Other users will choose to just wait, especially considering the rapidly changing nature of national policy. A common belief is that the exchange that chooses for self-regulation may not actually apply this principle very strictly at first. This is supported by the lack of clarity on how foreign Chinese users should handle it. Users can completely break the rules by providing proof of international residency or an alternative form of ID. The silver lining here is that selling pressure due to uncertainty or fears from Chinese investors will break the long-term consensus.

For a company that operates entirely outside of China, it is very difficult for regulators to enforce the policies, especially if the exchange demands self-regulation, prohibits IP and does not accept new Chinese registrations. The strategy seems to be following exchanges like OKEx and Gate.io, as these two major platforms, including Chinese Roots, have announced that they have already fully agreed, not accepting Chinese users and as a result will not make any drastic changes.

A prominent social media influencer on Weibo wrote:

“The content of this announcement is a bit strange. I think the exchange will do a self-verification-pick and try to find the remaining Chinese users on the platform, but after the self-verification the exchange declares that there are no Chinese users, the exchange will leave them there.

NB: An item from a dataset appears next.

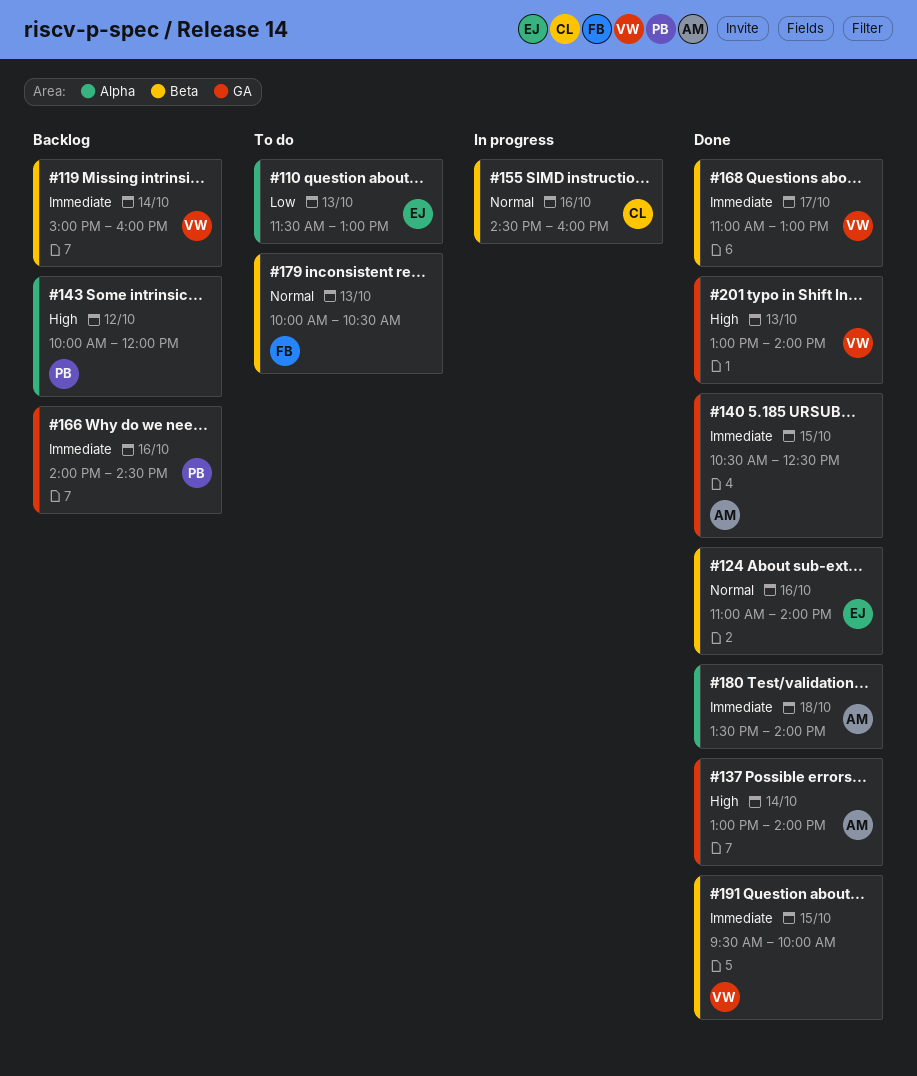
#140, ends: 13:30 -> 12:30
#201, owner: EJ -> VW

This post was later deleted on Weibo. Currently, everything related to banking and other exchanges is censored by social media apps like WeChat.

Reduction effect

Perhaps the most surprising acceptance of all this was the market’s indifference to the news. Previous announcements of this magnitude have had a very clear effect on market prices. On Wednesday, after Benson’s announcement, BTC’s price fell briefly before bouncing over 58 58,000 the next day.

Does this show that the market is paying less attention to the impact of the news coming out of China, instead of focusing on narratives like the expected ETF approval in the US and Vladimir Putin’s surprise? Admission About cryptocurrency. Investors can take comfort in the fact that market risk is more diverse with further growth and decentralization.

Right to enforce

On October 11, the financial magazine Kaizing published a The story Discuss the application of recent crackdowns on cryptocurrencies. The key points were that the recent announcements of the central bank were mere guidelines and that the judicial system needed real judicial interpretation and enforcement from the public prosecution authority. The article suggests that the judiciary is now conducting research on the legitimacy of mining and cryptocurrency trading and that this could create problems for rule-breakers. Those who currently managed to avoid the rules still can’t stay out of the hot water.